There goes a fighter, there goes a fighter

Here comes a fighter

That’s what they will say to me, say to me, say to me

This one’s a fighter

What we gonna do?  What we gonna do?

What we gonna do?  What we gonna do ya’ll?

A couple of excellent places to start are:  

Growing stronger…


9 thoughts on “The Good Fight: Advocacy

    • stacysflutterings says:

      I am so glad that you are going to check out the links! They really are incredible organizations. If you find that you have any questions please feel free to contact me. I’d be more than glad to help. Not only can we make a difference, but advocacy at any level can be very healing for everyone involved.

      All the best!


  1. Shirley Mullen says:

    Stacy, once again you’ve done it! Your words, your drive, your committed fight to raise awareness instills that desire in others. As one member of your personal Olympic Team, I’m fighting! Love, Mom

  2. Grown and Flown says:

    I do volunteer work at NY Presbyterian Hospital in two psychiatric units. I admire the courage of the patients and their families and am in awe of the treatment and help given there. I have learned much in three years!

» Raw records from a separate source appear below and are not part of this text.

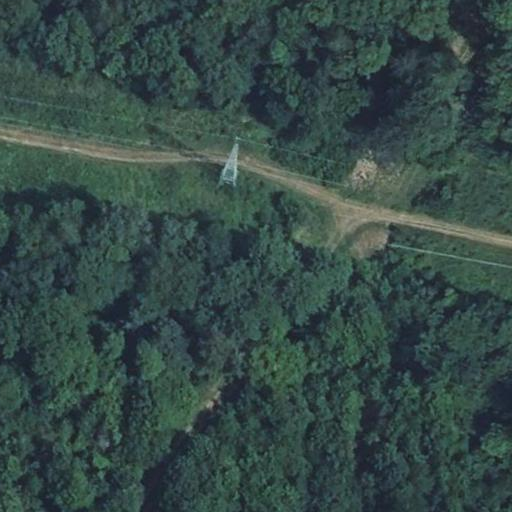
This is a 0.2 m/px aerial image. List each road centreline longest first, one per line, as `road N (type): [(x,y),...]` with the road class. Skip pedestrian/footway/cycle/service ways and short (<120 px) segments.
road 1 (track): [(511,240),(363,209),(240,161),(162,163),(0,134)]
road 2 (track): [(140,511),(160,467),(363,209)]
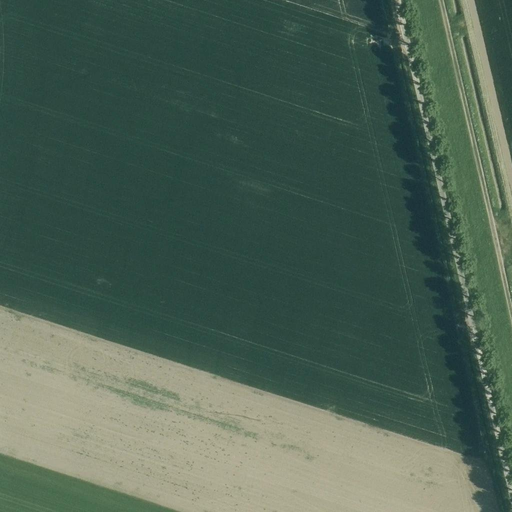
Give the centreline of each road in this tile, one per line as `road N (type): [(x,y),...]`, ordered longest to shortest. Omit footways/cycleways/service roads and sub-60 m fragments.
road 1 (unclassified): [(511,496),(397,0)]
road 2 (track): [(442,0),(511,306)]
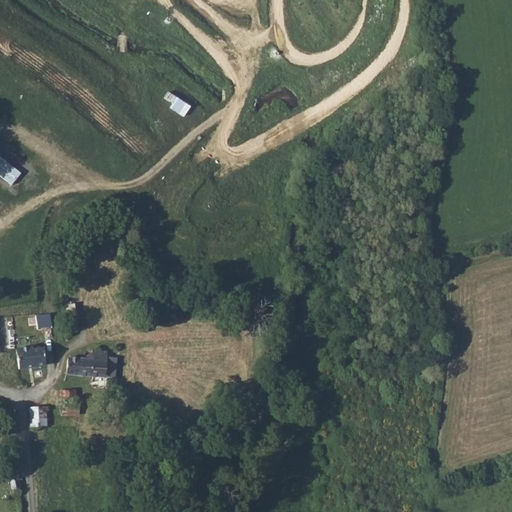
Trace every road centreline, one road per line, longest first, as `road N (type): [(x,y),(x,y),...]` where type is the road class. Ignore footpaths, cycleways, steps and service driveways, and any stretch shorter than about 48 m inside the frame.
road 1 (track): [(0,225),(62,191),(136,185),(233,107)]
road 2 (unclassified): [(0,388),(18,400),(29,439),(34,511)]
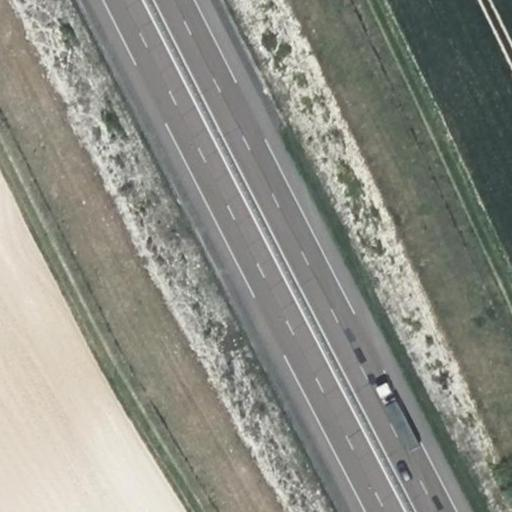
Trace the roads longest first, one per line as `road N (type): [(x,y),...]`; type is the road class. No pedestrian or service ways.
road 1 (motorway): [(127,0),(388,511)]
road 2 (motorway): [(442,511),(187,0)]
road 3 (track): [(0,154),(104,365),(197,511)]
road 4 (track): [(511,315),(367,0)]
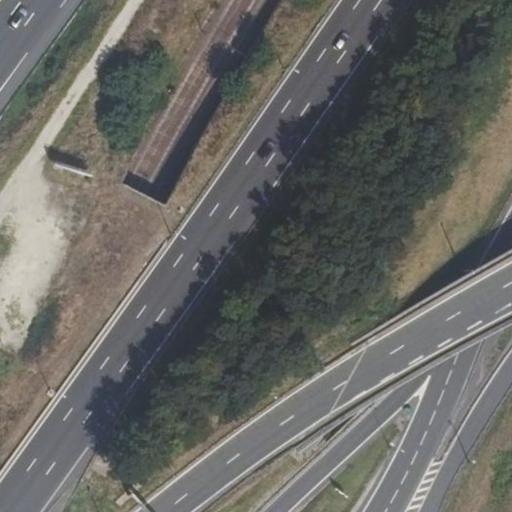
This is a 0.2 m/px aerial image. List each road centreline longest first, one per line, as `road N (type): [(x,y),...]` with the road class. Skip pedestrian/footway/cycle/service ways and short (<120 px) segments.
road 1 (motorway): [(3,511),(155,283),(364,0)]
road 2 (secondary): [(157,511),(324,390),(511,286)]
road 3 (secondary): [(459,356),(359,435),(281,511)]
road 4 (tertiary): [(459,356),(386,511)]
road 5 (tertiary): [(430,511),(511,368)]
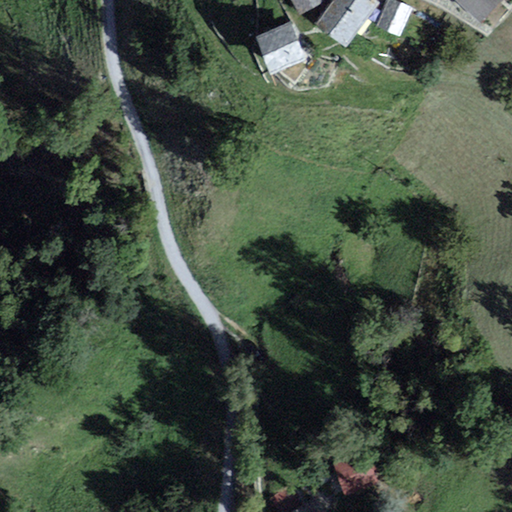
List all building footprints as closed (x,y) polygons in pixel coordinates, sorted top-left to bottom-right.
[(314,0),(306,10),(340,37),(370,0),(314,0)] [(409,1),(407,0),(378,0),(370,15),(394,29),(409,1)] [(457,0),(476,18),(493,0),(457,0)] [(255,20),(268,56),(304,43),(291,6),(255,20)] [(371,442),(332,451),(341,486),(379,477),(371,442)] [(272,511),(327,511),(322,494),(272,511)]
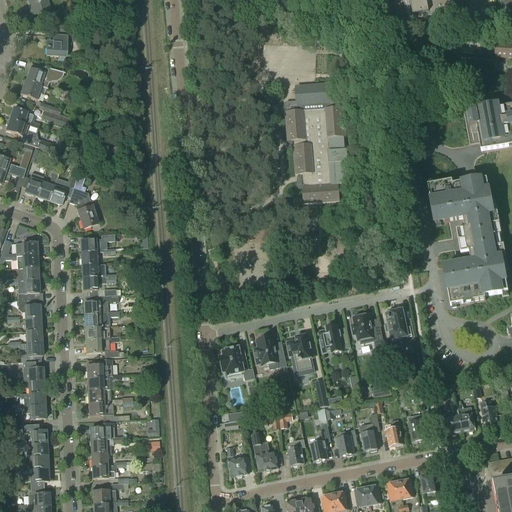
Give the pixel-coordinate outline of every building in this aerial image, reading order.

    • stacysflutterings says:

      Your volunteerism is to be commended! I am honored to hear from you. I agree…the courage of patients and families is remarkable. I know that on our journey we have met some pretty amazing people. Thank you for being one of them!

      Happy volunteering and kindest regards,

  3. Kelsi says:

    You are such an inspiration, Stacy! You are awesome! I’ve actually been thinking about you lately, and am so glad to see a post from you. I was actually in therapy the other day and finally told my psych about some concerns I have, and it turns out I may fit the mold of a form of bipolar called cyclothymia and borderline personality, though it’s too soon to be certain of either one since they are kind of blended together. At least I spoke up about what I was feeling, and I have you to thank for that. I hope things are going well with you and your family.


    • stacysflutterings says:

      Hi Kelsi! So glad to hear from you again and so happy to hear that you are seeing your doctor. Thank you so much for your kind words. It isn’t me that is the inspiration – it is you! I admire your courage to advocate for yourself! I hope you received the information about the Erase the Stigma conference next month. It may be of some interest to you. If you are looking for area resources let me know. I’d be very glad to help.

      All the best,


      • Kelsi says:

        I did receive your email. Sorry I hadn’t gotten back to you. Things have been busy. I do hope to attend the conference next month, but it’s not really certain yet. If I need anything, I will let you know!